The whole listing below needs to be duplicated exactly, pictures aside.

▶ **Recorded information**
━━━━━━━━━━━━━━━━
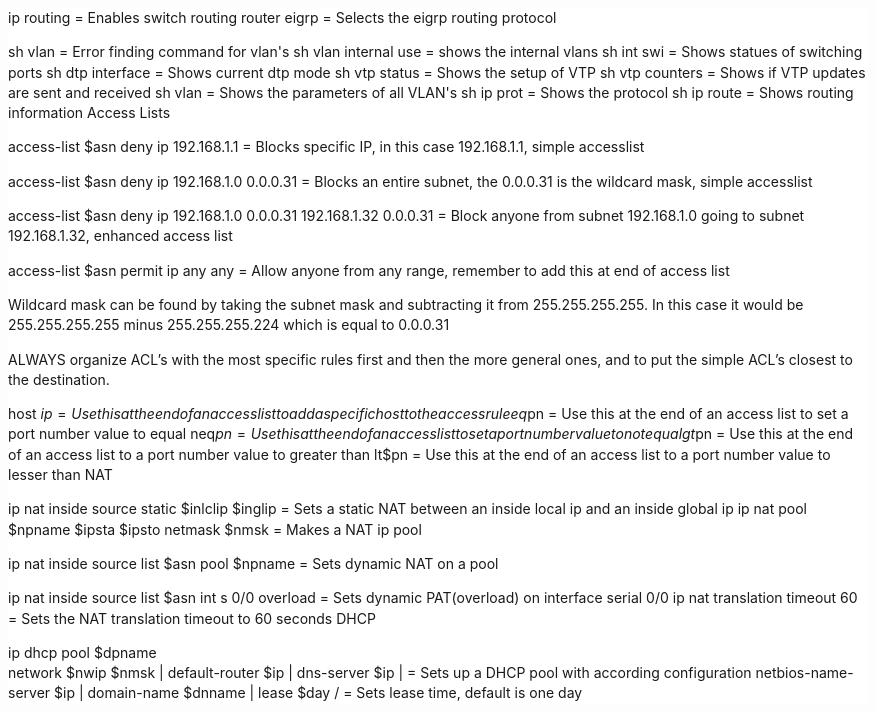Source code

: ip routing = Enables switch routing
router eigrp = Selects the eigrp routing protocol
 
sh vlan = Error finding command for vlan's
sh vlan internal use = shows the internal vlans
sh int swi = Shows statues of switching ports
sh dtp interface = Shows current dtp mode
sh vtp status = Shows the setup of VTP
sh vtp counters = Shows if VTP updates are sent and received
sh vlan = Shows the parameters of all VLAN's
sh ip prot = Shows the protocol
sh ip route = Shows routing information
Access Lists
 
 
access-list $asn deny ip 192.168.1.1 = Blocks specific IP, in this case 192.168.1.1, simple accesslist
 
access-list $asn deny ip 192.168.1.0 0.0.0.31 = Blocks an entire subnet, the 0.0.0.31
is the wildcard mask, simple accesslist
 
access-list $asn deny ip 192.168.1.0 0.0.0.31 192.168.1.32 0.0.0.31 = Block anyone from subnet 192.168.1.0 going to subnet 192.168.1.32, enhanced access list
 
access-list $asn permit ip any any = Allow anyone from any range, remember to add this at end of access list
 
Wildcard mask can be found by taking the subnet mask and subtracting it from 255.255.255.255. In this case it would be 255.255.255.255 minus 255.255.255.224 which is equal to 0.0.0.31
 
ALWAYS organize ACL’s with the most specific rules first and then the more general ones, and to put the simple ACL’s closest to the destination.
 
host $ip = Use this at the end of an access list to add a specific host to the access rule
eq$pn = Use this at the end of an access list to set a port number value to equal
neq$pn = Use this at the end of an access list to set a port number value to not equal
gt$pn = Use this at the end of an access list to a port number value to greater than
lt$pn = Use this at the end of an access list to a port number value to lesser than
NAT
 
 
ip nat inside source static $inlclip $inglip = Sets a static NAT between an inside local ip            	          	          	             and an inside global ip
ip nat pool $npname $ipsta $ipsto netmask $nmsk = Makes a NAT ip pool
 
ip nat inside source list $asn pool $npname = Sets dynamic NAT on a pool
 
ip nat inside source list $asn int s 0/0 overload  = Sets dynamic PAT(overload) on            	          	          	          	          	             interface serial 0/0
ip nat translation timeout 60 = Sets the NAT translation timeout to 60 seconds
DHCP
 
 
ip dhcp pool $dpname           	             \
network $nwip $nmsk                            |
default-router $ip           	             |
dns-server $ip           	             | = Sets up a DHCP pool with according configuration
netbios-name-server $ip              |
domain-name $dnname              |
lease $day                         	             / = Sets lease time, default is one day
━━━━━━━━━━━━━━━━
▶ **Response box**
Source code

: ip routing = Enables switch routing
router eigrp = Selects the eigrp routing protocol
 
sh vlan = Error finding command for vlan's
sh vlan internal use = shows the internal vlans
sh int swi = Shows statues of switching ports
sh dtp interface = Shows current dtp mode
sh vtp status = Shows the setup of VTP
sh vtp counters = Shows if VTP updates are sent and received
sh vlan = Shows the parameters of all VLAN's
sh ip prot = Shows the protocol
sh ip route = Shows routing information
Access Lists
 
 
access-list $asn deny ip 192.168.1.1 = Blocks specific IP, in this case 192.168.1.1, simple accesslist
 
access-list $asn deny ip 192.168.1.0 0.0.0.31 = Blocks an entire subnet, the 0.0.0.31
is the wildcard mask, simple accesslist
 
access-list $asn deny ip 192.168.1.0 0.0.0.31 192.168.1.32 0.0.0.31 = Block anyone from subnet 192.168.1.0 going to subnet 192.168.1.32, enhanced access list
 
access-list $asn permit ip any any = Allow anyone from any range, remember to add this at end of access list
 
Wildcard mask can be found by taking the subnet mask and subtracting it from 255.255.255.255. In this case it would be 255.255.255.255 minus 255.255.255.224 which is equal to 0.0.0.31
 
ALWAYS organize ACL’s with the most specific rules first and then the more general ones, and to put the simple ACL’s closest to the destination.
 
host $ip = Use this at the end of an access list to add a specific host to the access rule
eq$pn = Use this at the end of an access list to set a port number value to equal
neq$pn = Use this at the end of an access list to set a port number value to not equal
gt$pn = Use this at the end of an access list to a port number value to greater than
lt$pn = Use this at the end of an access list to a port number value to lesser than
NAT
 
 
ip nat inside source static $inlclip $inglip = Sets a static NAT between an inside local ip            	          	          	             and an inside global ip
ip nat pool $npname $ipsta $ipsto netmask $nmsk = Makes a NAT ip pool
 
ip nat inside source list $asn pool $npname = Sets dynamic NAT on a pool
 
ip nat inside source list $asn int s 0/0 overload  = Sets dynamic PAT(overload) on            	          	          	          	          	             interface serial 0/0
ip nat translation timeout 60 = Sets the NAT translation timeout to 60 seconds
DHCP
 
 
ip dhcp pool $dpname           	             \
network $nwip $nmsk                            |
default-router $ip           	             |
dns-server $ip           	             | = Sets up a DHCP pool with according configuration
netbios-name-server $ip              |
domain-name $dnname              |
lease $day                         	             / = Sets lease time, default is one day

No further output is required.